Yeah, no. Not happening. As a matter of fact, I don't think I will be doing an introduction post at all. Instead, you'll be getting bits and pieces of me throughout my posts. My co-authors will get introductions (What? Co-authors?), but since I'll be at the helm of this nerd ship, I'll have the most chances to really let myself show through my posts. On that note, let me give you you're second piece of information about me: I am a Gundam whore.
Yes. I eat up anything Gundam. I love every series and build Gunpla. It's amazing. As a matter of fact, it's Gundam that makes me want to go into engineering instead of chemistry and physics. But I digress. What I am going to talk about today is a particular incarnation of Gundam; more specifically Gundam AGE.
Right off the bat, I will say this: in ANY anime review NerdPop does, we will try and keep spoilers to an absolute minimum. Since Gundam AGE is still showing in Japan, this means two things: some spoilers are potentially unavoidable and I am speaking from unofficial subs. Ok, 4th paragraph and I'm still not talking about the series... Let's get into this...
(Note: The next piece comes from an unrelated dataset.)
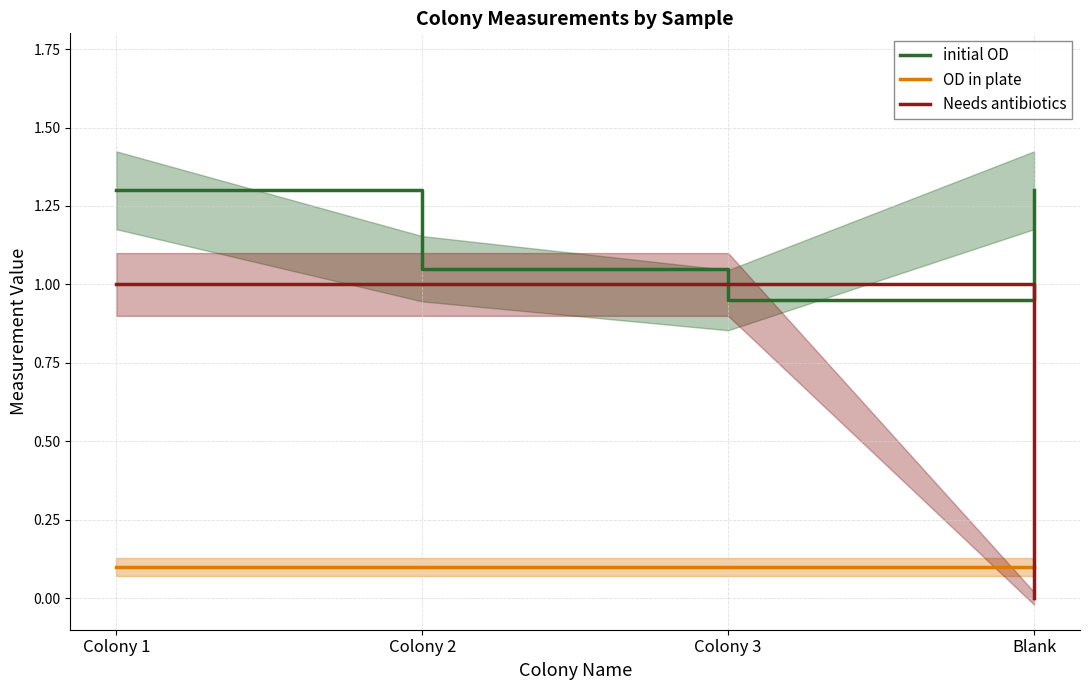

The Needs antibiotics series shows 1.0 at Colony 1. True or false?

True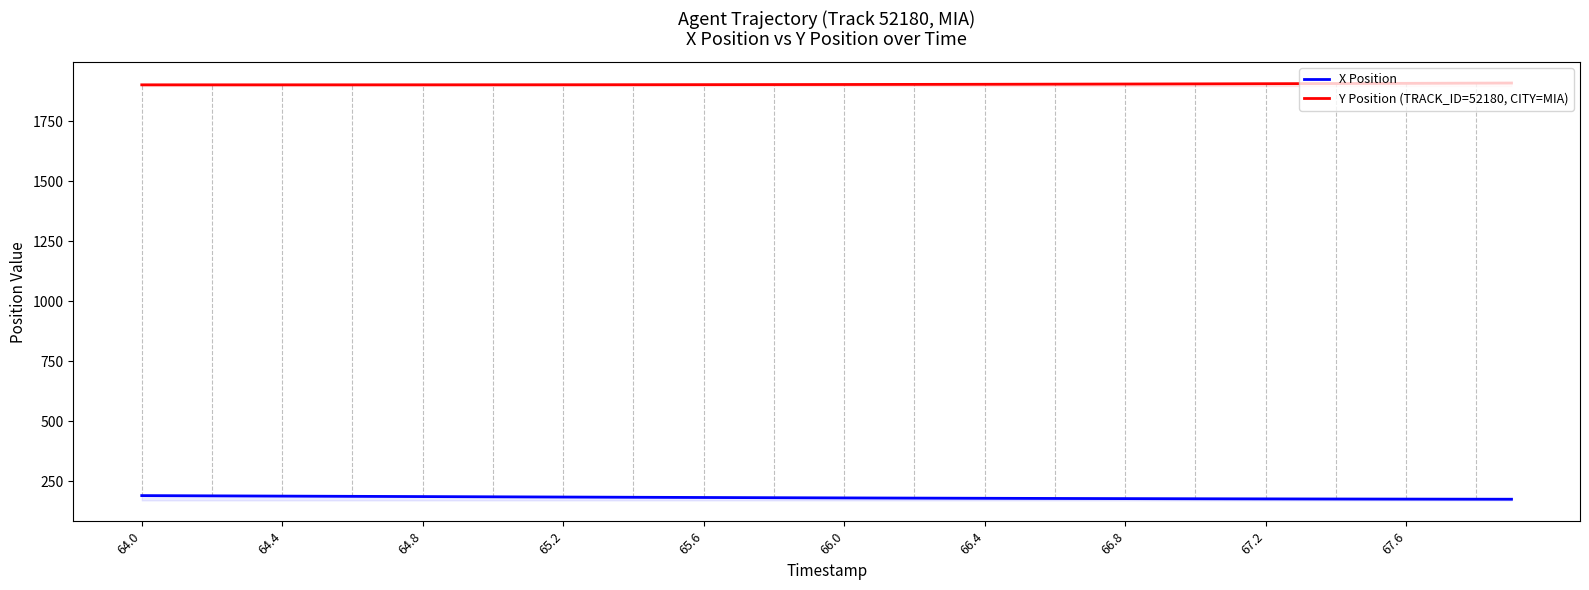

What is the maximum value for Y Position (TRACK_ID=52180, CITY=MIA)?

1908.2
Gundam AGE starts out like most Gundam series, an invading force launches an attack against the Earth (or it's equivalent at the time) and a young boy stumbles across a secret prototype mobile suit known as a a Gundam and proceeds to own the invaders even though it's his first time in the suit (or any suit what so ever). The twist in THIS series is that our protagonist, Flit Asuno (our Amuro or main protagonist), actually designed the Gundam himself (he comes from a long line of mobile suit designers, who in the past had designed the first Gundam prototypes of their timeline, which happens to be Advanced Generation, or A.G. Get it? A.G.? EiGi (in the Japanese phonetic)? AGe?).
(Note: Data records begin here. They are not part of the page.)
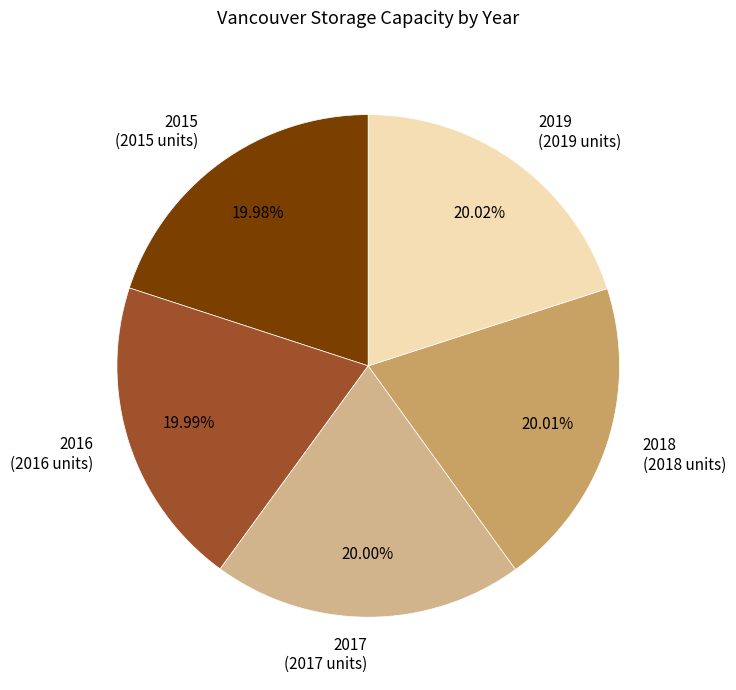

What is the ratio of the value at 2017 (2017 units) to the value at 2015 (2015 units)?

1.0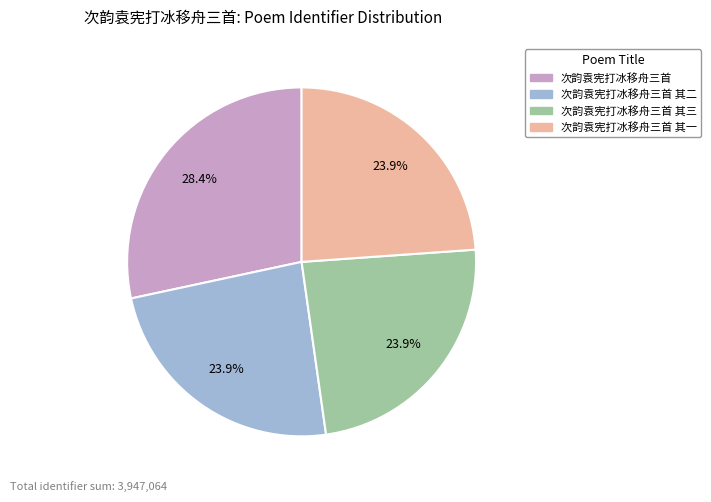

Does any single category account for the majority?

No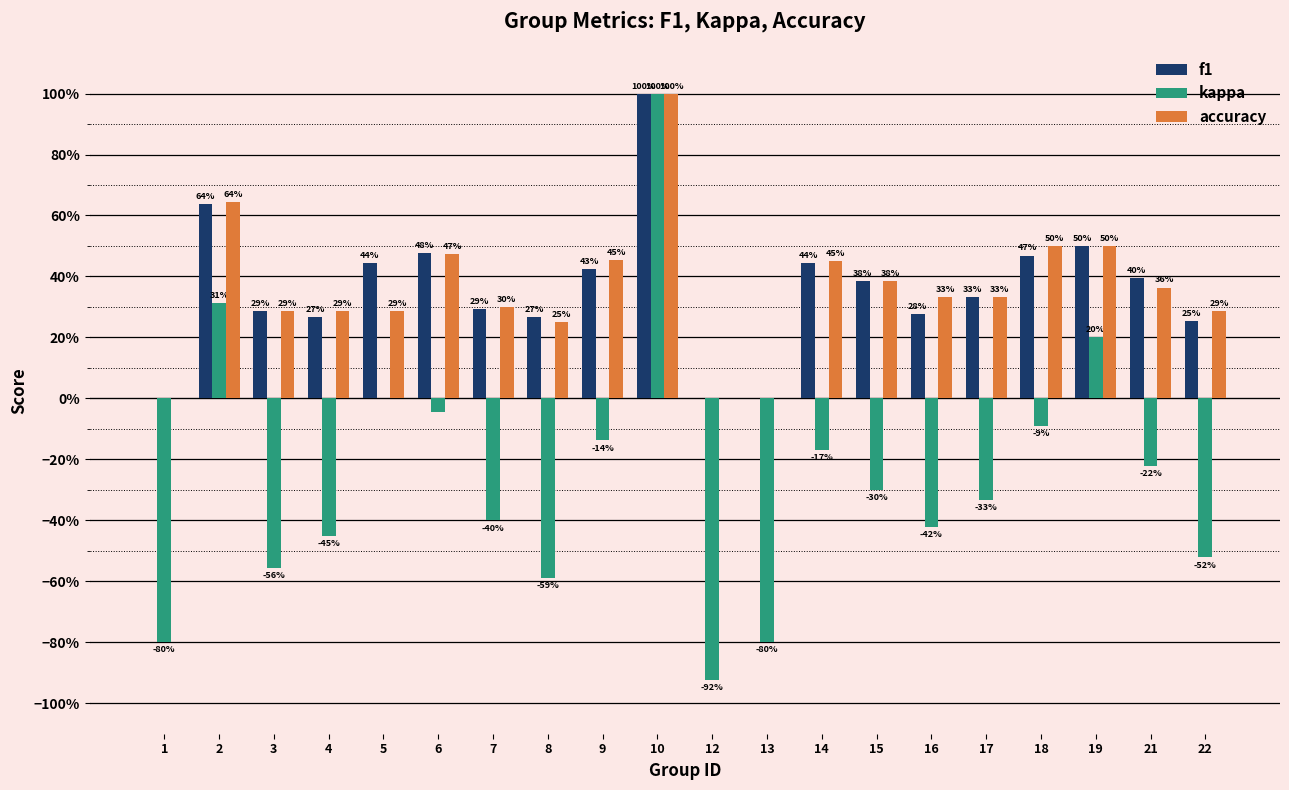

The value of f1 at 18 is 0.5. True or false?

True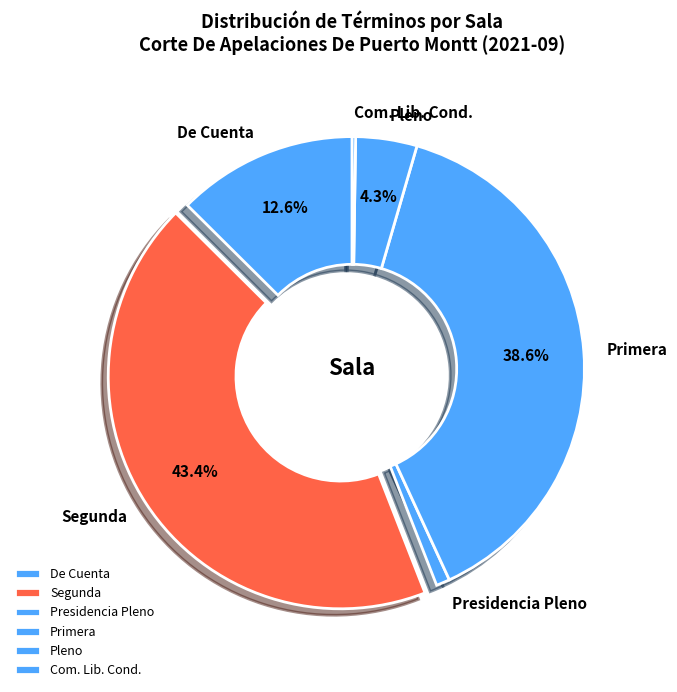

Between Pleno and Presidencia Pleno, which is larger?

Pleno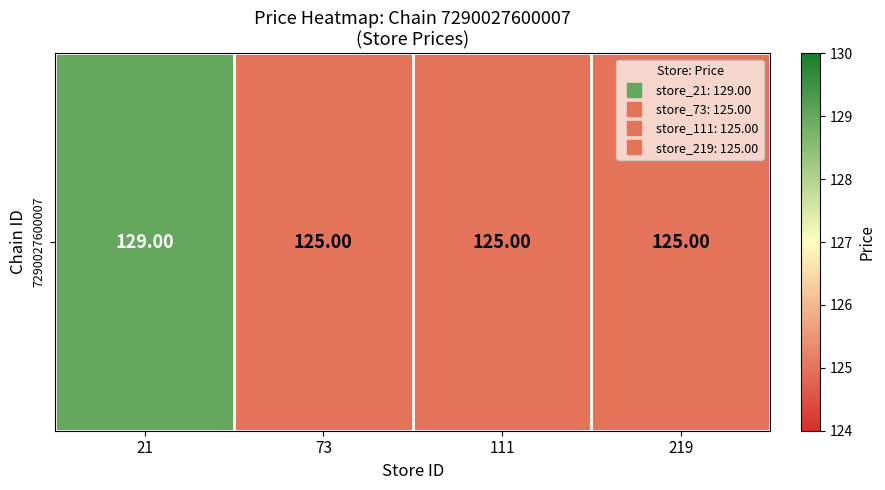

Reading left to right, extract all data points from this chart.

129	125	125	125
As with every Gundam incarnation, there has to be a gimmick to the Gundam AGE-1, and in this series, it is the AGE-system, which collects real time data from the battlefield to create new weapons and armaments for the Gundam on the fly (think the Strike packs from Gundam: SEED, but only more customizable from battle to battle). This is a nice way of allowing the Gundam to constantly evolve (which is how it is described in the series), but also kind of a cop out because it allows the Gundam to win every battle. However, this is balanced out by the time for the system to analyze the data and develop the weapons (a nice way to prevent the Kira-esque beatdown that SEED is known for) to battle the reptile-like mobile suits that the Vagan forces (the bad guys of this series. A.K.A. Zeon). Sounds like we have all the makings of a typical Gundam, series from here on out, right?
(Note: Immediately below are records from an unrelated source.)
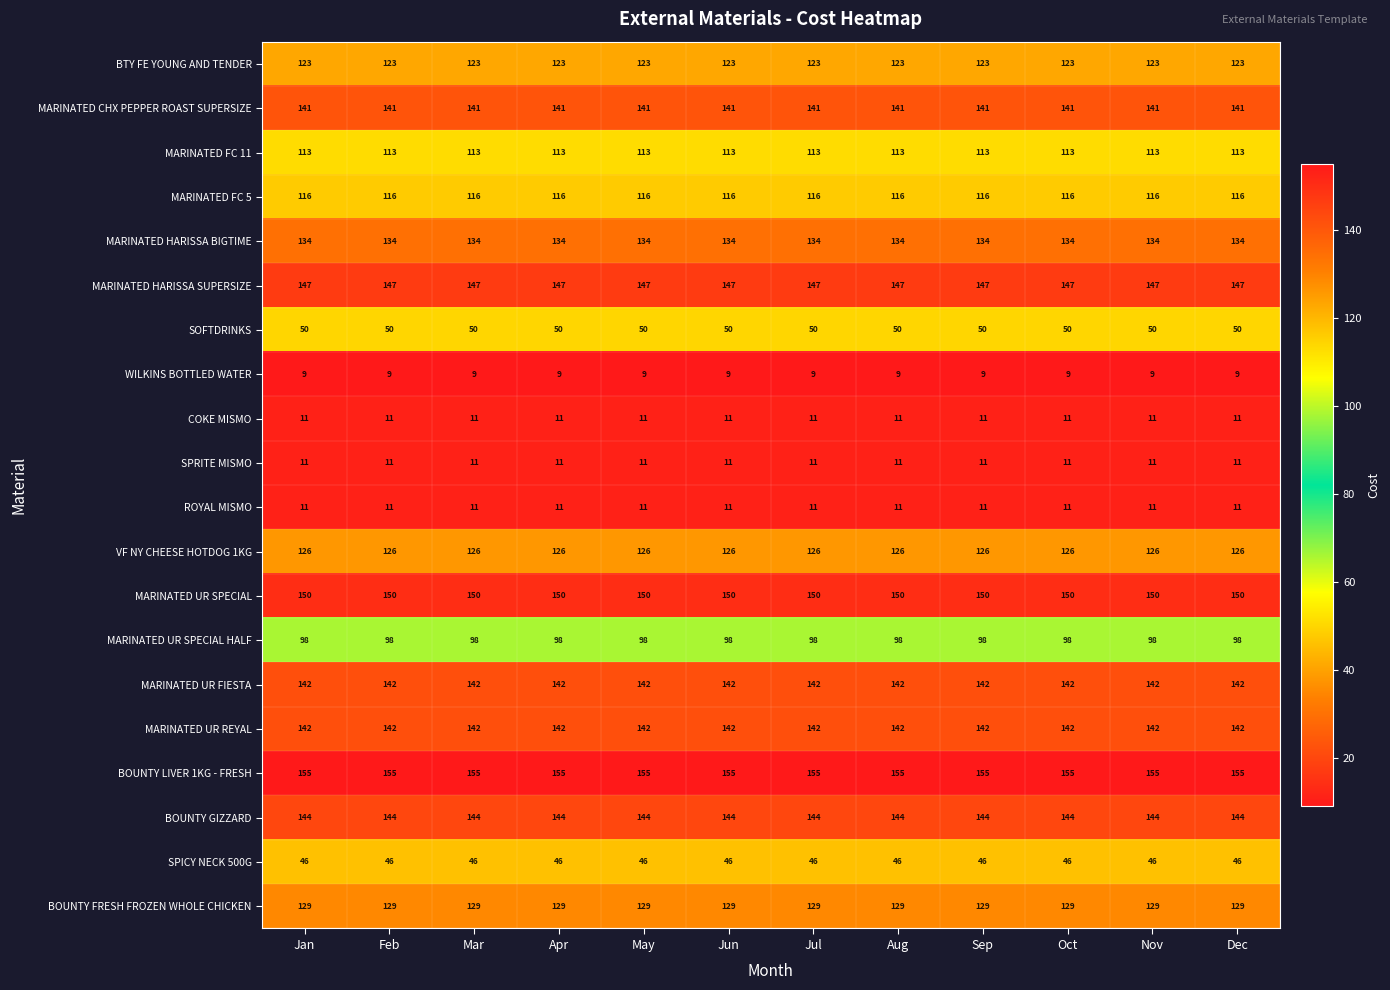

What is the sum of the MARINATED FC 11 values at Oct and Jul?

226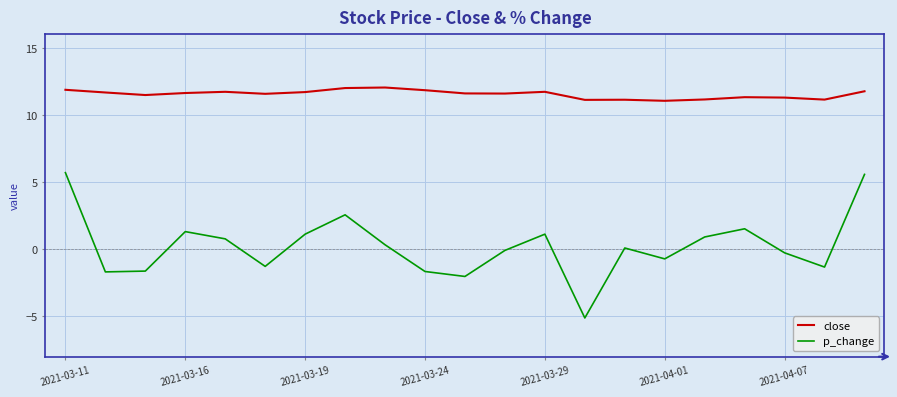

True or false: close and p_change cross at least once.

False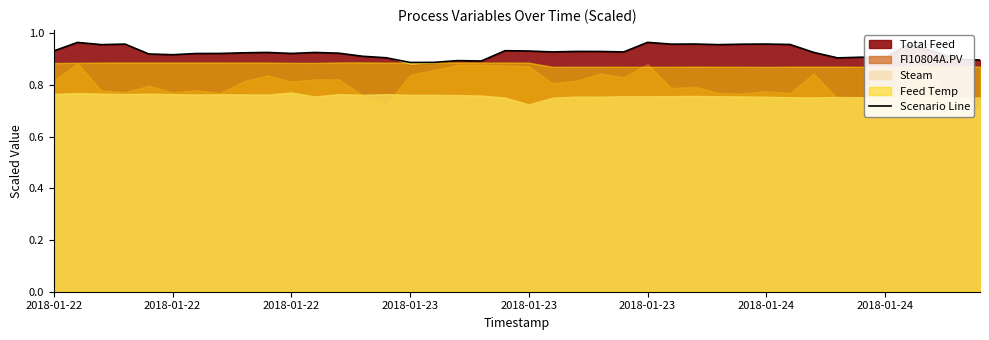

Is it true that the value at 2018-01-24 is 1.4?

False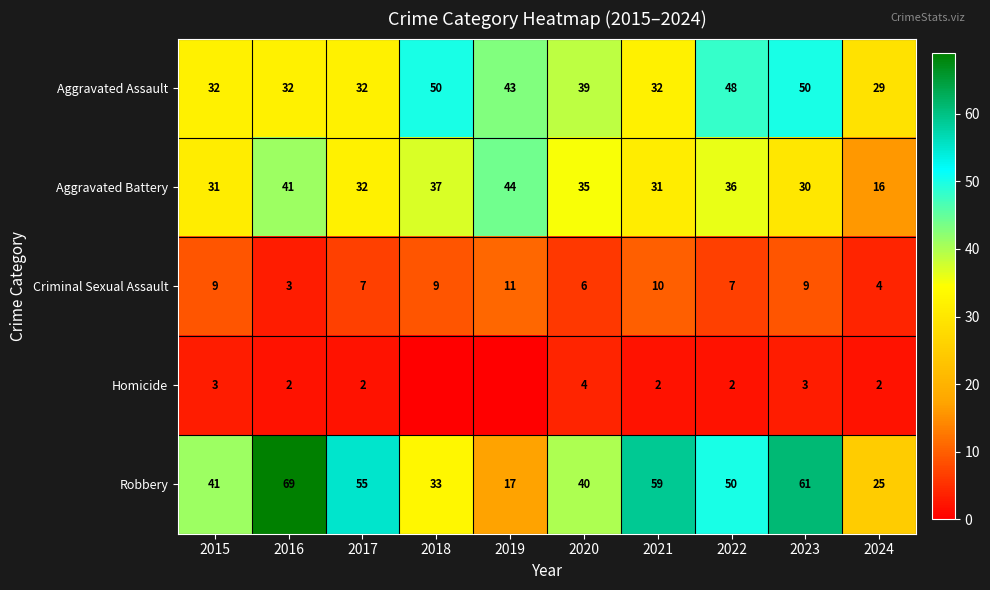

At 2024, list the series in order from largest to smallest.

Aggravated Assault, Robbery, Aggravated Battery, Criminal Sexual Assault, Homicide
Wrong. 15 episodes in and the series does something that the other series never do until their sequel series: they pull a [spoiler (highlight to read):] 25 year time jump and rotate half the cast (This is known as Generation Two). We see the return of much more mature characters from Generation One, as well as Flit's son, Asemu (G2's Amuro) as the pilot of the Gundam AGE-2. Generation Two is also when we are introduced to our masked antagonist (Char) of the series: Zeheart, and anyone who knows the relationship between Amuro and Char knows that these two will be the focus of the series..[/spoiler]. This gimmick for the series occurs one more time, switching from G2 to G3. Now, if you don't want to read the spoiler, it's not a big deal. There isn't anything MAJOR in there, just a few small details about the back half of the first season. However, if you watch the next episode previews, you will hear the narrator say: "Three destinies will form history." This along with the name of the series gives you a hint as to what is going to happen.
Having watched all of the episodes so far, I must say I really love the series. The gimmick of the series actually works really well. It allows the show to be more fast paced and action packed (no flashback episodes like SEED). My only problem with this set up is that we don't have as much development as other series. Conversely though, we don't have all of the frivolous development of the characters that don't really matter to the story (I'm looking at you Sai... Thinking you can steal Kira's Gundam just because he stole your woman). I would really love to see how this format can be applied to the original U.C. Timeline (G1 being Gundam 0079, with G2 and 3 as Zeta, and Char's Counterattack, respectively).
I'm going to hold judgment about whether or not the show is worth seeing through to the end until we actually finish G3, but I definitely think the series is worth checking out just for the new way of telling the story that it presents. Once the series is completed, I'll probably revisit this review and give a bit more insight into the series as a whole, as opposed to just a summary.